---------- Source extract
My Dangerous Idea is that the way that you think about thinking changes your experience of thought. And I think that the way that you pay attention to your inner experience — the way you imagine your mind — changes the way you experience yourself when you're religious, the way you experience yourself when you have psychiatric illness, the way you experience yourself when you're walking down the street.

I think Americans think of the mind as a fortress. Shut off from the outside world. Nobody can get in. Nothing gets out. Your inner experience is really important to you. Knowing your feelings shapes who you are, sharing your feelings defines who you are. That's not the way that people in the rest of the world always think about thinking. And I think in consequence, we tend to live in a world in which, when we have experiences in which our thoughts seem to pop outside and shout at us, we associate that with psychiatric illness. It's the one defining feature of what it is to be ill, and those experiences harass us and make us feel like they're driving us crazy. When we're religious, it means that the way that you experience God I think is often thinner than in other parts of the world, which feels as if your thoughts are somehow what it is to connect to God, and God acquires this more airy quality than he would if the imagination were less marked as something that you took to be false.
--------------------
---------- Entries shown
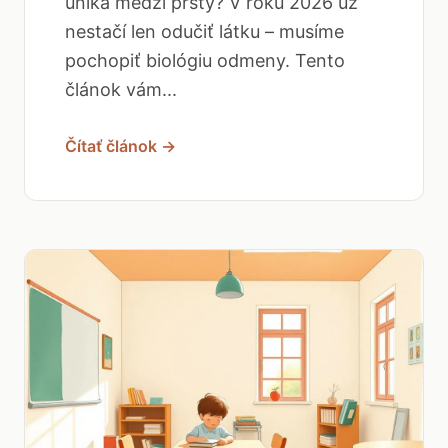
uniká medzi prsty? V roku 2026 už
nestačí len odučiť látku – musíme
pochopiť biológiu odmeny. Tento
článok vám...
Čítať článok →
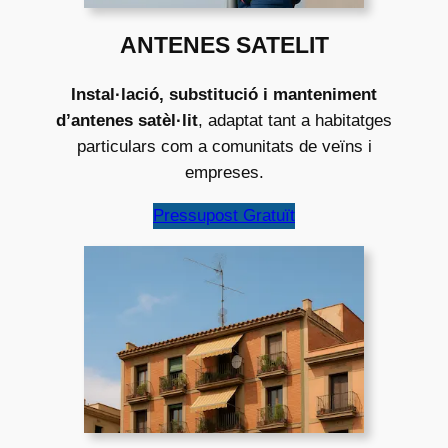
ANTENES SATELIT
Instal·lació, substitució i manteniment
d’antenes satèl·lit
, adaptat tant a habitatges
particulars com a comunitats de veïns i
empreses.
Pressupost Gratuït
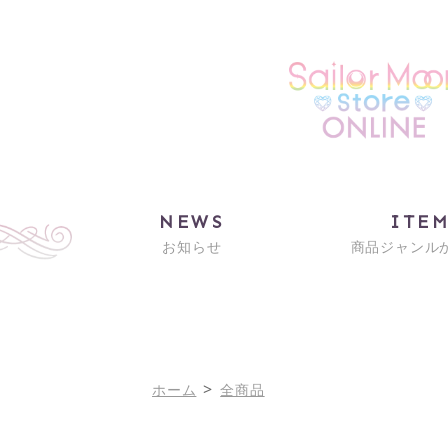
NEWS
ITE
お知らせ
商品ジャンル
>
ホーム
全商品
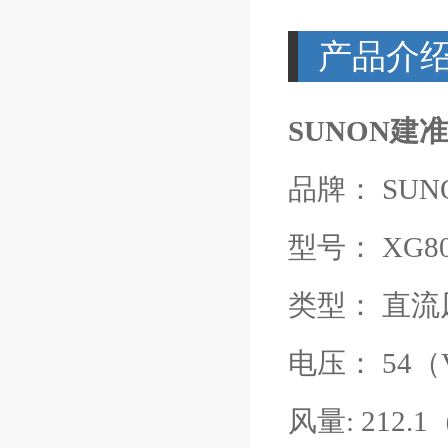
产品介
SUNON建准 
品牌： SUN
型号： XG808
类型： 直流
电压： 54（
风量: 212.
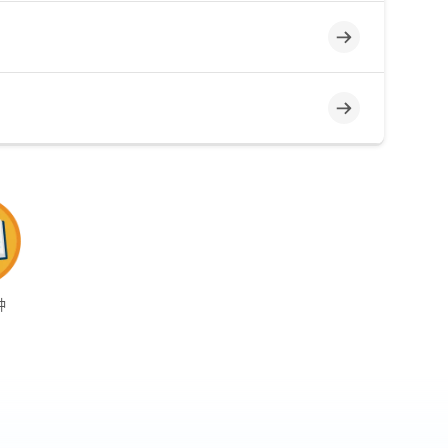
不完整
不完整
钟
--------------------
» Requirement 1
Condense the paragraph that opens "I think Americans think of the mind as a fortress" from the passage on how people imagine the mind into a short list that keeps its main points.
» Requirement 2
Pick up the passage on how the way we imagine the mind shapes experience at its final sentence and carry it forward.

» Result 1
- Americans picture the mind as a fortress, sealed off from the outside world, with nothing getting in or out.
- Inner experience matters greatly: knowing your feelings shapes who you are, and sharing them defines who you are.
- People elsewhere in the world do not always think about thinking this way.
- As a result, when thoughts seem to pop outside and shout at us, we associate that with psychiatric illness. It is the defining feature of being ill, and such experiences harass us and make us feel driven crazy.
- In religious life, experience of God is often thinner than in other parts of the world. Connecting to God feels like a matter of one's own thoughts, so God takes on a more airy quality. He would seem less airy if the imagination were not so marked as something taken to be false.

» Result 2
I think what you do with that awareness of the mind is become conscious that the way that you're thinking about thinking does shape some of the ways that you react to your own experience of thought, that you could imagine the mind as not somehow this fortress could be broken, but somehow more engaged with everyday reality.

I think what you would do is recognize that some of the ways that we think about psychiatric illness depend on an understanding of what it is to think that might be American, rather than something that's rooted in the body. When you think about your thoughts as being shaped by your hyper-awareness of thinking, you can judge your own anxieties and inner voices as being less hostile and difficult than you might experience them as being.